---- RAW DATA

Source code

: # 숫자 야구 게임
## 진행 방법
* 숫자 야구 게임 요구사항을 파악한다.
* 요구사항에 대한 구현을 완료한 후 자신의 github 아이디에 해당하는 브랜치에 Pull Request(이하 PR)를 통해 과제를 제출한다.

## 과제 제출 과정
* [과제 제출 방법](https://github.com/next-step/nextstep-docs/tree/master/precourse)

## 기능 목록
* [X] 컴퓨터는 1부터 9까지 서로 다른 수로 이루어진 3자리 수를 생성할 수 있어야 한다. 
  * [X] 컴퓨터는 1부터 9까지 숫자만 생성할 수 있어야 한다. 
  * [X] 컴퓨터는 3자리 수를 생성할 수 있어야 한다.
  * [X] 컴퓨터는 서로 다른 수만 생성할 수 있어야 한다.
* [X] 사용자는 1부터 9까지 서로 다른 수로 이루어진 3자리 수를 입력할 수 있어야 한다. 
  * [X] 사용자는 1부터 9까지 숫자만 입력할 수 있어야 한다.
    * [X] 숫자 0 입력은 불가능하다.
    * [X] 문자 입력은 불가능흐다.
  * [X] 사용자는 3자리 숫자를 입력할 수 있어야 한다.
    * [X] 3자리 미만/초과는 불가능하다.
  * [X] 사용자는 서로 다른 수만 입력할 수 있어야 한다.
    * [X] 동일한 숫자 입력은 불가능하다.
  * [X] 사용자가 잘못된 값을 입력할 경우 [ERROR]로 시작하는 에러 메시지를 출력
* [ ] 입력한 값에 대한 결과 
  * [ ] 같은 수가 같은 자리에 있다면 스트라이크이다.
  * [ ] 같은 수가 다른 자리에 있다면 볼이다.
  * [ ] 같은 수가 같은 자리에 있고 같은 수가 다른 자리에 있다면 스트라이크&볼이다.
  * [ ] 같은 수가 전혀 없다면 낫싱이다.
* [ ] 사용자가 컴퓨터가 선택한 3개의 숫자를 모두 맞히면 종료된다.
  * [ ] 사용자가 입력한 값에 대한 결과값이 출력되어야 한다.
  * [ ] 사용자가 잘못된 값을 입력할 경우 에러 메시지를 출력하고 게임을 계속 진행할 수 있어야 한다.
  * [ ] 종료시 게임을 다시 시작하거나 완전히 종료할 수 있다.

--------

# EXERCISE PROMPT
Reproduce all records exactly, without omissions.

# FINISHED EXERCISE
Source code

: # 숫자 야구 게임
## 진행 방법
* 숫자 야구 게임 요구사항을 파악한다.
* 요구사항에 대한 구현을 완료한 후 자신의 github 아이디에 해당하는 브랜치에 Pull Request(이하 PR)를 통해 과제를 제출한다.

## 과제 제출 과정
* [과제 제출 방법](https://github.com/next-step/nextstep-docs/tree/master/precourse)

## 기능 목록
* [X] 컴퓨터는 1부터 9까지 서로 다른 수로 이루어진 3자리 수를 생성할 수 있어야 한다. 
  * [X] 컴퓨터는 1부터 9까지 숫자만 생성할 수 있어야 한다. 
  * [X] 컴퓨터는 3자리 수를 생성할 수 있어야 한다.
  * [X] 컴퓨터는 서로 다른 수만 생성할 수 있어야 한다.
* [X] 사용자는 1부터 9까지 서로 다른 수로 이루어진 3자리 수를 입력할 수 있어야 한다. 
  * [X] 사용자는 1부터 9까지 숫자만 입력할 수 있어야 한다.
    * [X] 숫자 0 입력은 불가능하다.
    * [X] 문자 입력은 불가능흐다.
  * [X] 사용자는 3자리 숫자를 입력할 수 있어야 한다.
    * [X] 3자리 미만/초과는 불가능하다.
  * [X] 사용자는 서로 다른 수만 입력할 수 있어야 한다.
    * [X] 동일한 숫자 입력은 불가능하다.
  * [X] 사용자가 잘못된 값을 입력할 경우 [ERROR]로 시작하는 에러 메시지를 출력
* [ ] 입력한 값에 대한 결과 
  * [ ] 같은 수가 같은 자리에 있다면 스트라이크이다.
  * [ ] 같은 수가 다른 자리에 있다면 볼이다.
  * [ ] 같은 수가 같은 자리에 있고 같은 수가 다른 자리에 있다면 스트라이크&볼이다.
  * [ ] 같은 수가 전혀 없다면 낫싱이다.
* [ ] 사용자가 컴퓨터가 선택한 3개의 숫자를 모두 맞히면 종료된다.
  * [ ] 사용자가 입력한 값에 대한 결과값이 출력되어야 한다.
  * [ ] 사용자가 잘못된 값을 입력할 경우 에러 메시지를 출력하고 게임을 계속 진행할 수 있어야 한다.
  * [ ] 종료시 게임을 다시 시작하거나 완전히 종료할 수 있다.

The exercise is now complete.